Expressing time-dependent ODE

CentreShifter

This is surely the simplest problem imaginable in DE, but it's been a few years and I'm having trouble recalling. The goal of my task doesn't necessitate relearning DE, so I thought I would take a shot at asking directly.

Simply, I wish to express the time-dependent rate equation [itex]\frac{dy(t)}{dt}=x-\frac{y(t)}{z}[/itex] as a function of time where [itex]x[/itex] and [itex]z[/itex] are known constants. I've been given a solution of [itex]y(t)=xz(1-e^{-t/z})[/itex] but I would very much like to remember how to get there. I do not have initial conditions, although [itex]y(0)=0[/itex] is a fair assumption for this problem.

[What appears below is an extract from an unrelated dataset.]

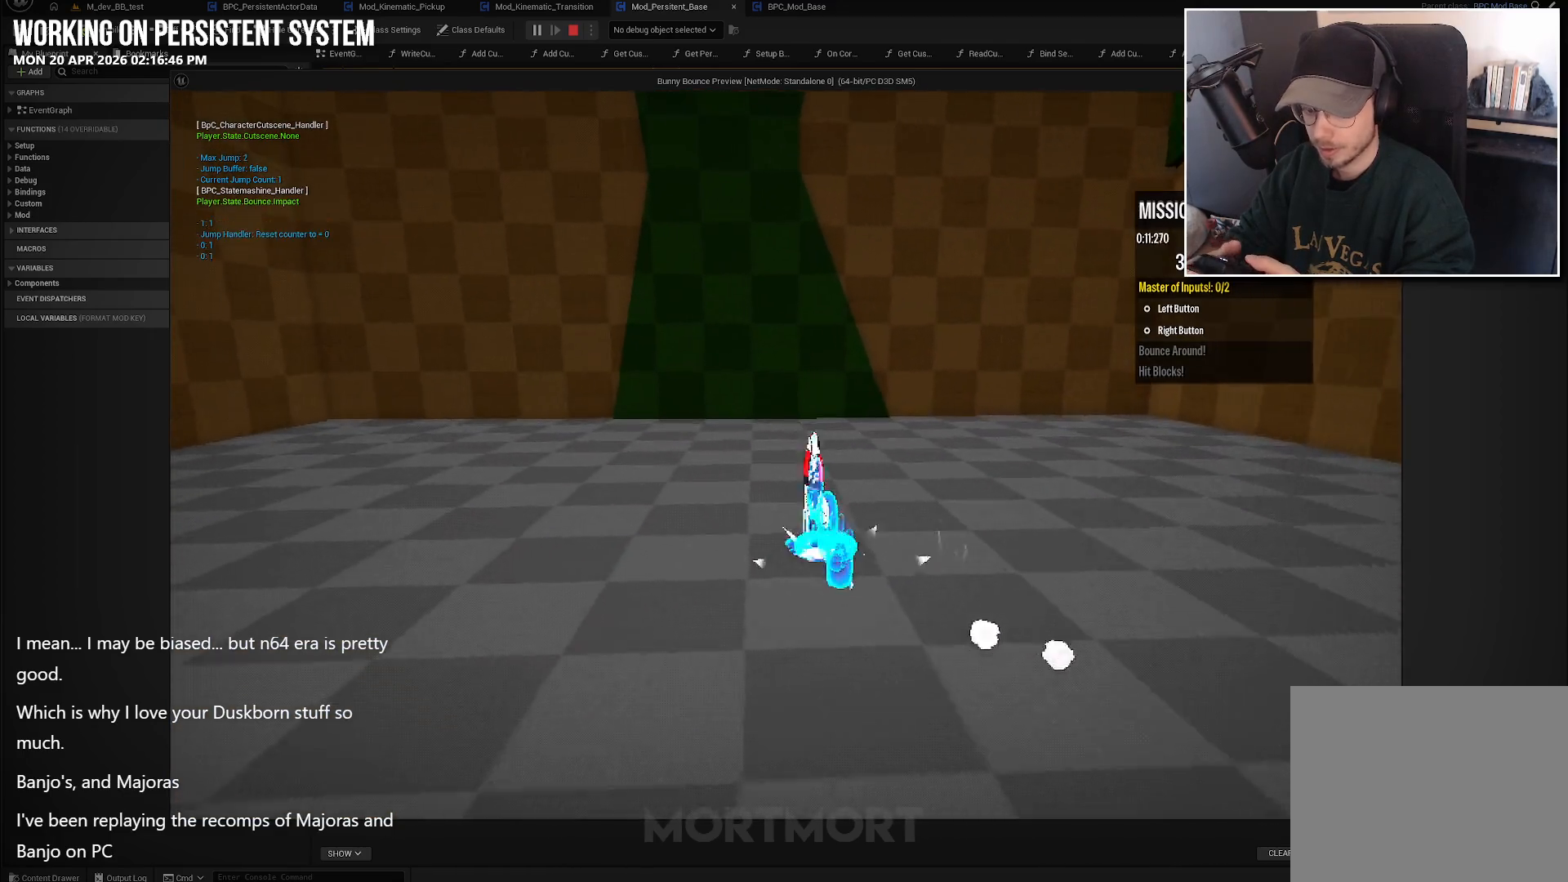
{"buttons": [], "left_stick": "up", "right_stick": "center", "events": []}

Thank you very much in advance.

Note: this is not homework for a DE course.

Vargo

Your equation is first order linear, so the standard technique is to solve it using an integrating factor. Here is a link that explains:
http://en.wikipedia.org/wiki/Integrating_factor

If you look up integrating factor on Youtube, you can see people do the technique there.

CentreShifter

Excellent. Thank you.

HallsofIvy

Another way, though it really applies mostly to higher order equations, is to use the fact that this equation is "linear". You have dy/dt+ By= C where B= 1/a and C= x are constants.

We start by looking at the "associated homogeneous equation- just drop the "C" to get dy/dt+ By= 0. If we "try" a solution of the form [itex]y= ce^{at}[/itex], with a and c constants, [itex]dy/dx= ace^{at}[/itex] so the equation becomes [itex]ace^{at}+ Bce^{at}= 0[/itex]. Since [itex]e^{at}[/itex] is never 0 we can divide by [itex]ce^{at}[/itex] to get the "characteristic equation", [itex]a+ B= 0[/itex] so that a= -B. That is, the general solution to the associated homogeneous equation is [itex]y= ce^{-Bt}[/itex] for c any constant.

Now, we recognize that the derivative of any constant is 0 so if y(t)= D for some constant D, the entire equation becomes dy/dt+ By= 0+ BD= C and D must be C/B. That is, the associated homogeneous equation has general solution [itex]ce^{Bt}[/itex] while [itex]y(t)= C/B[/itex] satisfies the entire equation. Because this differential equation is linear, it is easy to show that adding them gives [itex]y(t)= ce^{Bt}+ C/B[/itex] is the general solution to the entire equation.

Putting B= 1/z and C= x again, that gives us [itex]y(t)= ce^{t/z}+ xz[/itex] as the general solution to the entire equation.

If we have y(0)= 0, the setting both y and t equal to 0 gives [itex]y(0)= 0= ce^{0/z}+ xz= c+ xz[/itex] so that c= -xz. Then [itex]y(t)= -xze^{t/z}+ xz= xz(1- e^{t/z})[/itex].